Nov 13, 1995 08:37 PM
by K. Paul Johnson
According to Jerry Hejka-Ekins:
> Paul I had to go back into our former dialogues in order to
> reconstruct this part. This is what I have:
> JHE 11/8
> For Sengchen Tulku you have an enigma but very possibly a
> person whom HPB gained information. But Does HPB or HSO
> call him a Mahatma?
> KPJ 11/8
> Don't have the sources in from of me but HSO called him
> "one of our Masters" as I recall.
> JHE 11/9
> KPJ 11/9
> ODL somewhere; can't find the passage offhand. But he
> speaks of the Master of Ceremonies of the Panchen Lama being
> "one of our Mahatmas"--but does so after the death of the
> Sengchen in question so may be talking about his successor.
> I'm really confused here. In Olcott's parenthetical phrase:
> "whose Master of Ceremonies one of our own revered Mahatmas is"
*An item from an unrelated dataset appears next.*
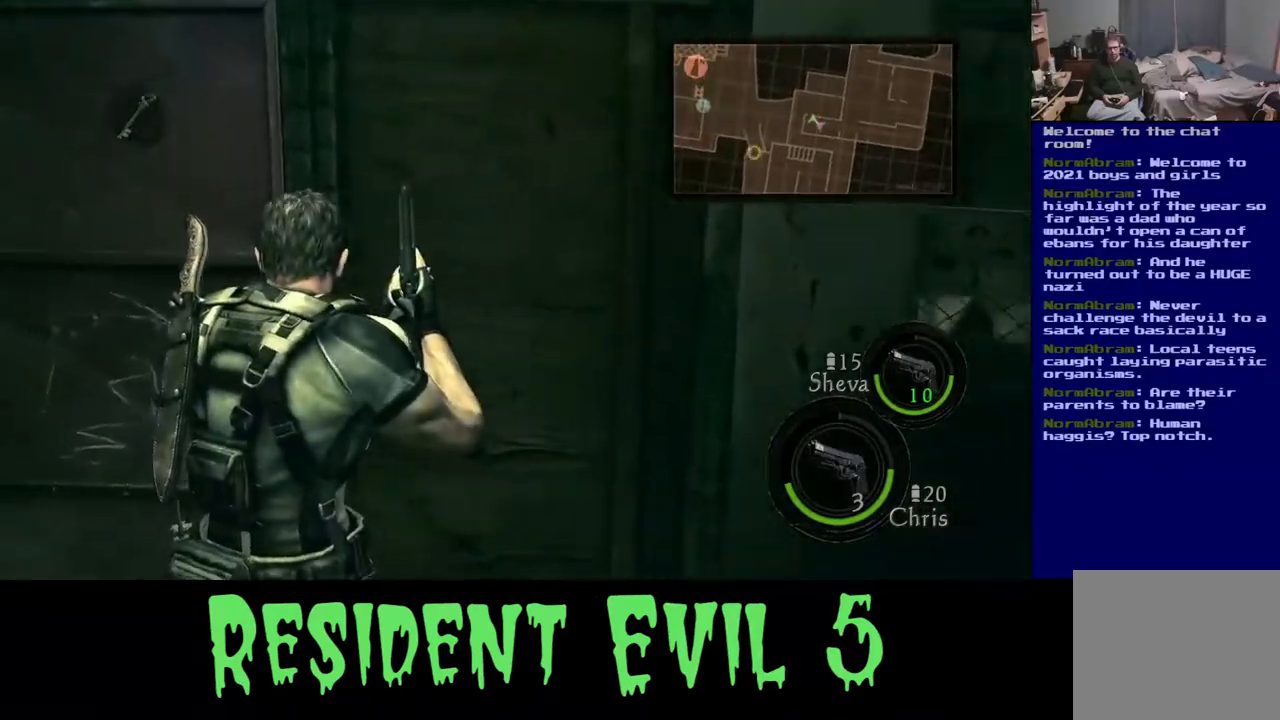
{"buttons": [], "left_stick": "up-left", "right_stick": "center", "events": []}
> I understand you are reading to say that this Master of
> Ceremonies of the Panchen Lama is one of our Masters. But since
> Sengchen Tulku was dead Olcott may be talking about his
> OK now my original question was whether or not HPB or HSO
> called Sengchen Tulku a Master. Your original answer was yes
> but with the addition of the idea that Olcott might be talking
> about Sengchen's successor your answer becomes a maybe. Now
> what confuses me is why would Olcott publicly identify Sengchen
> Tulku or even his successor in ODL as a Master if he and HPB
> were trying to keep these identities a secret? If you had found
> this statement in a diary or in a confidential private letter
> then I would understand it as being some privileged information.
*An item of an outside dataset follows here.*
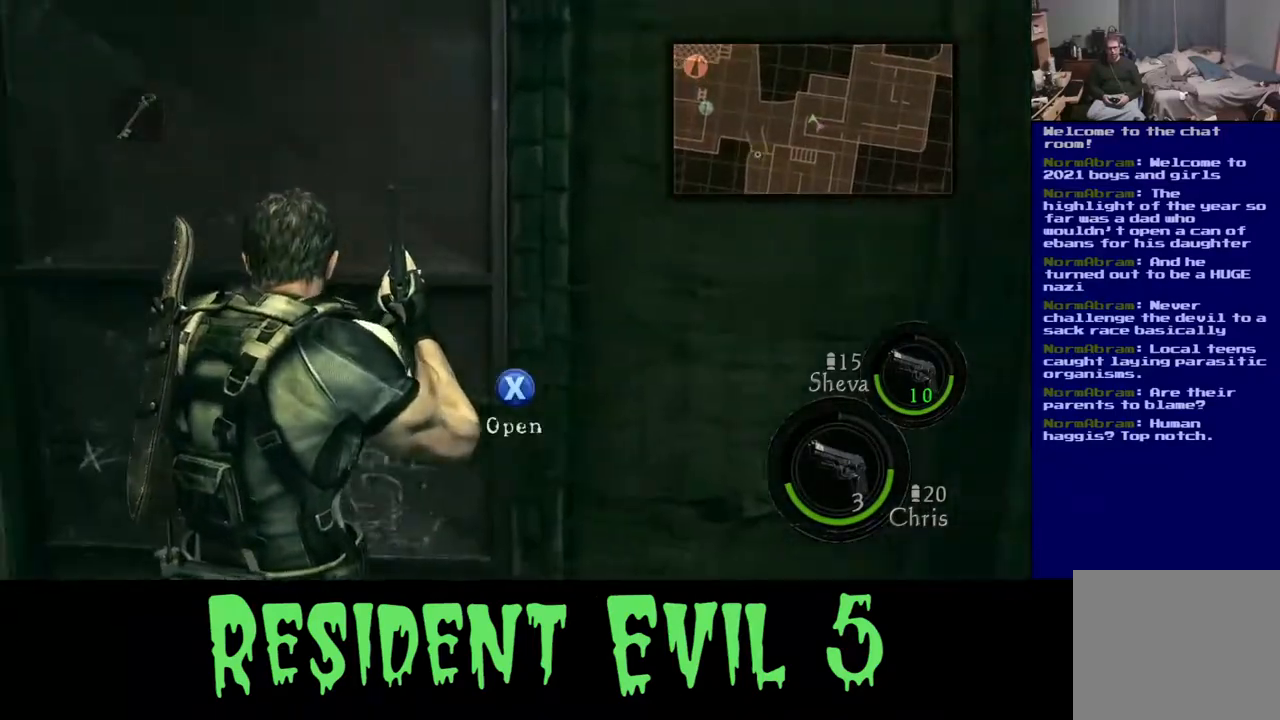
{"buttons": ["X"], "left_stick": "center", "right_stick": "center", "events": [[67, "B", "down"], [67, "left_stick", "center"], [150, "B", "up"], [483, "X", "down"]]}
> But you are quoting from Olcott's quotation from Sarat Babu's
> "Narrative of a Journey to Lhasa in 1881-82. The parenthetical
> phrase appears to have been added by Olcott. If you are reading
> this correctly then that makes a very public proclamation of the
> identity of a Mahatma to me. Why the reversal of policy in this
> case? Perhaps because he is dead? This is a very intriguing
> passage but seems to simultaneously help and hurt your case.
> Jerry HE
I'm glad to be focusing on this part of the book because it
seems to me to have some more fruitful possibilities in terms
of confirmation than some of my other speculations. First let
me say that HPB doesn't use the word Master or Mahatma but
calls the Sengchen the "Chohan Lama of Shigatse." Which is
enough for me. As for Olcott the very ambiguity of whether he
is talking about the Sengchen who was in office at the time of
Das's visit or the present one makes it a blind of sorts.
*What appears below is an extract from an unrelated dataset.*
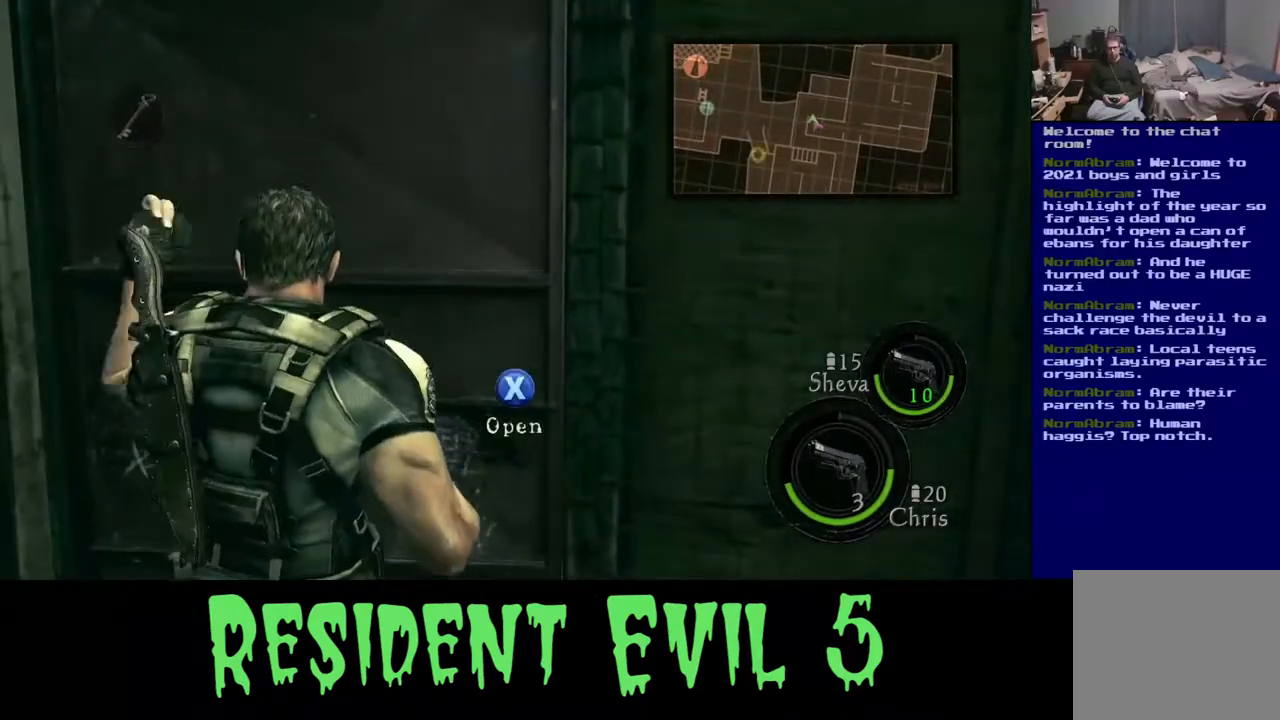
{"buttons": [], "left_stick": "center", "right_stick": "center", "events": [[150, "X", "up"]]}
In the case of the Sankaracharya all the passages calling him
an Initiate Adept etc. are in private letters as one would
expect in such a case.
Three possibilities suggest themselves as to why Olcott would
drop such a clue:
1 Without HPB around to censor him he was simply indiscreet
not realizing that this was perhaps unwise to say.
2 The one you suggest; he is talking about someone dead and
feels that the need for secrecy is no longer a factor.
3 What I suspect is the main reason which is the same motive
I see in lots of HPB's references to the Masters. This relates
to Jerry S.'s comments on "blinds." That is to tell the truth
in salient details but to be vague or misleading about others so as to leave
wiggle room if people get too inquisitive. This goes back to
what I said in the talk at Berkeley in response to Apr's
question about the Mahatma letters. At first they are
unambiguous about K.H. being a resident of Amritsar being
named Singh and fairly clear about his being a Sikh. This
kind of detail whets the curiosity of Sinnett and he starts
asking questions. The questions cause HPB and her Masters to
realize the need for throwing him off the track and in comes a
bunch of stuff about Tibet. Check out the difference between
the K.H. of 1880 and of 1883. By the latter year Mohini is
coming up with testimonies that there is an entire sect of his
disciples in Tibet. In some places M. and K.H. are depicted as
Hindu and Sikh; elsewhere Buddhists. Also in
1882-3 we see HPB Ramaswamier and others heading off to meet
the Mahatmas in Sikkim while a year later Olcott Damodar
Brown meet them in Lahore and Jammu. Lots of confusion about
where they are and deliberately so IMO.